## Records from a data collection
>> BEGIN

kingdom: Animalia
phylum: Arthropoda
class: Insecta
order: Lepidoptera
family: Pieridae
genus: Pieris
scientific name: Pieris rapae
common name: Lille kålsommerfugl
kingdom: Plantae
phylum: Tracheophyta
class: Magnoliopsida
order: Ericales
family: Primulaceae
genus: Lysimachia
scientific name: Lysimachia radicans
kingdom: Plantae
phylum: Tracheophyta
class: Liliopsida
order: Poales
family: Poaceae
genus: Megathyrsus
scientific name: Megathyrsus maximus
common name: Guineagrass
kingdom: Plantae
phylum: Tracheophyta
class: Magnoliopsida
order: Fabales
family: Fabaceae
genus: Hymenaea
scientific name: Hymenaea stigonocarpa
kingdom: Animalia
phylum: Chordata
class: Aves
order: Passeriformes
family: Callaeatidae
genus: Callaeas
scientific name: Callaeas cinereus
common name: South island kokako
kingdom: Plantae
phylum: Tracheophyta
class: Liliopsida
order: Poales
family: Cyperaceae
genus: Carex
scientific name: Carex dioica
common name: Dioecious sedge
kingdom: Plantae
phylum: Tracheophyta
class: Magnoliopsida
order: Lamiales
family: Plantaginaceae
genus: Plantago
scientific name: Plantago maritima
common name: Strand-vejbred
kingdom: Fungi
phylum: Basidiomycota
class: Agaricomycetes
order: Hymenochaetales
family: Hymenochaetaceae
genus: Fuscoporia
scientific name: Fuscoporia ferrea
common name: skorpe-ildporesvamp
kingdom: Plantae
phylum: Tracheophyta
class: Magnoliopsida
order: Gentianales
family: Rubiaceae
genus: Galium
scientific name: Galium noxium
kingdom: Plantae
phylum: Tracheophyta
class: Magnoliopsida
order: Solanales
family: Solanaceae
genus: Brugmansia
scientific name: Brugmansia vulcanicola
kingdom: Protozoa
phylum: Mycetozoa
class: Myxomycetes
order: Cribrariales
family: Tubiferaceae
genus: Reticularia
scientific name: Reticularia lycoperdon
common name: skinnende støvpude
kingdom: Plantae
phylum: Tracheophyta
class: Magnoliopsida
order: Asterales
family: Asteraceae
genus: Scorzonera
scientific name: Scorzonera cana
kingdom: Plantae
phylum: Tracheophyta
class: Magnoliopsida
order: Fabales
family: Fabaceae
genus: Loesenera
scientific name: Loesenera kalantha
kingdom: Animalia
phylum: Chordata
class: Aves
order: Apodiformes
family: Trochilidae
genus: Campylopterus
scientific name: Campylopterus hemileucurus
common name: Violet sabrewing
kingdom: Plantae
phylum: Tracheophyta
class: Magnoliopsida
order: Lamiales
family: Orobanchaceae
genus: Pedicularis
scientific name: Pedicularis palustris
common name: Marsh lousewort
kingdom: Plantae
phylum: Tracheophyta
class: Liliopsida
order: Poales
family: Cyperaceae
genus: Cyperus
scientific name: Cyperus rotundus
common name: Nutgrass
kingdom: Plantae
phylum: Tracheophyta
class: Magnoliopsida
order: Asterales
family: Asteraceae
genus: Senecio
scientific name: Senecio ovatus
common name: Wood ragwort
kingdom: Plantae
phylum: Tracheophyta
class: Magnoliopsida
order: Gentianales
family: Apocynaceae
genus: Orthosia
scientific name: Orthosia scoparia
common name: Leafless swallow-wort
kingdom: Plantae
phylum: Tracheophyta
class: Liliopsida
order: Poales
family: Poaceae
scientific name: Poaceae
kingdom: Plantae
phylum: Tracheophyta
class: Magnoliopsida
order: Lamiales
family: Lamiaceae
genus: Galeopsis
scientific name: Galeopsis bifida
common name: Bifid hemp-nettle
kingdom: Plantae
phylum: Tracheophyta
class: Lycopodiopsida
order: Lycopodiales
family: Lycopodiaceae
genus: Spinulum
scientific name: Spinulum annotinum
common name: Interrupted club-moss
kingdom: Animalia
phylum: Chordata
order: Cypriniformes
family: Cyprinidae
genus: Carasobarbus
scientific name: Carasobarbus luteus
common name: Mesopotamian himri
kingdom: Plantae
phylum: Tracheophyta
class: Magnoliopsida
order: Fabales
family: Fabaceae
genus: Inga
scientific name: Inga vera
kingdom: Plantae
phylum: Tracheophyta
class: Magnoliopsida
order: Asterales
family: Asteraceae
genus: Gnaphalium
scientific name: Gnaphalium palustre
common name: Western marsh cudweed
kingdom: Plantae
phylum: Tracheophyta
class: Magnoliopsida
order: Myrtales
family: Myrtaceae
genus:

>> END

## Aim of the task
Can you write out every row above, word for word?

## The output
kingdom: Animalia
phylum: Arthropoda
class: Insecta
order: Lepidoptera
family: Pieridae
genus: Pieris
scientific name: Pieris rapae
common name: Lille kålsommerfugl
kingdom: Plantae
phylum: Tracheophyta
class: Magnoliopsida
order: Ericales
family: Primulaceae
genus: Lysimachia
scientific name: Lysimachia radicans
kingdom: Plantae
phylum: Tracheophyta
class: Liliopsida
order: Poales
family: Poaceae
genus: Megathyrsus
scientific name: Megathyrsus maximus
common name: Guineagrass
kingdom: Plantae
phylum: Tracheophyta
class: Magnoliopsida
order: Fabales
family: Fabaceae
genus: Hymenaea
scientific name: Hymenaea stigonocarpa
kingdom: Animalia
phylum: Chordata
class: Aves
order: Passeriformes
family: Callaeatidae
genus: Callaeas
scientific name: Callaeas cinereus
common name: South island kokako
kingdom: Plantae
phylum: Tracheophyta
class: Liliopsida
order: Poales
family: Cyperaceae
genus: Carex
scientific name: Carex dioica
common name: Dioecious sedge
kingdom: Plantae
phylum: Tracheophyta
class: Magnoliopsida
order: Lamiales
family: Plantaginaceae
genus: Plantago
scientific name: Plantago maritima
common name: Strand-vejbred
kingdom: Fungi
phylum: Basidiomycota
class: Agaricomycetes
order: Hymenochaetales
family: Hymenochaetaceae
genus: Fuscoporia
scientific name: Fuscoporia ferrea
common name: skorpe-ildporesvamp
kingdom: Plantae
phylum: Tracheophyta
class: Magnoliopsida
order: Gentianales
family: Rubiaceae
genus: Galium
scientific name: Galium noxium
kingdom: Plantae
phylum: Tracheophyta
class: Magnoliopsida
order: Solanales
family: Solanaceae
genus: Brugmansia
scientific name: Brugmansia vulcanicola
kingdom: Protozoa
phylum: Mycetozoa
class: Myxomycetes
order: Cribrariales
family: Tubiferaceae
genus: Reticularia
scientific name: Reticularia lycoperdon
common name: skinnende støvpude
kingdom: Plantae
phylum: Tracheophyta
class: Magnoliopsida
order: Asterales
family: Asteraceae
genus: Scorzonera
scientific name: Scorzonera cana
kingdom: Plantae
phylum: Tracheophyta
class: Magnoliopsida
order: Fabales
family: Fabaceae
genus: Loesenera
scientific name: Loesenera kalantha
kingdom: Animalia
phylum: Chordata
class: Aves
order: Apodiformes
family: Trochilidae
genus: Campylopterus
scientific name: Campylopterus hemileucurus
common name: Violet sabrewing
kingdom: Plantae
phylum: Tracheophyta
class: Magnoliopsida
order: Lamiales
family: Orobanchaceae
genus: Pedicularis
scientific name: Pedicularis palustris
common name: Marsh lousewort
kingdom: Plantae
phylum: Tracheophyta
class: Liliopsida
order: Poales
family: Cyperaceae
genus: Cyperus
scientific name: Cyperus rotundus
common name: Nutgrass
kingdom: Plantae
phylum: Tracheophyta
class: Magnoliopsida
order: Asterales
family: Asteraceae
genus: Senecio
scientific name: Senecio ovatus
common name: Wood ragwort
kingdom: Plantae
phylum: Tracheophyta
class: Magnoliopsida
order: Gentianales
family: Apocynaceae
genus: Orthosia
scientific name: Orthosia scoparia
common name: Leafless swallow-wort
kingdom: Plantae
phylum: Tracheophyta
class: Liliopsida
order: Poales
family: Poaceae
scientific name: Poaceae
kingdom: Plantae
phylum: Tracheophyta
class: Magnoliopsida
order: Lamiales
family: Lamiaceae
genus: Galeopsis
scientific name: Galeopsis bifida
common name: Bifid hemp-nettle
kingdom: Plantae
phylum: Tracheophyta
class: Lycopodiopsida
order: Lycopodiales
family: Lycopodiaceae
genus: Spinulum
scientific name: Spinulum annotinum
common name: Interrupted club-moss
kingdom: Animalia
phylum: Chordata
order: Cypriniformes
family: Cyprinidae
genus: Carasobarbus
scientific name: Carasobarbus luteus
common name: Mesopotamian himri
kingdom: Plantae
phylum: Tracheophyta
class: Magnoliopsida
order: Fabales
family: Fabaceae
genus: Inga
scientific name: Inga vera
kingdom: Plantae
phylum: Tracheophyta
class: Magnoliopsida
order: Asterales
family: Asteraceae
genus: Gnaphalium
scientific name: Gnaphalium palustre
common name: Western marsh cudweed
kingdom: Plantae
phylum: Tracheophyta
class: Magnoliopsida
order: Myrtales
family: Myrtaceae
genus:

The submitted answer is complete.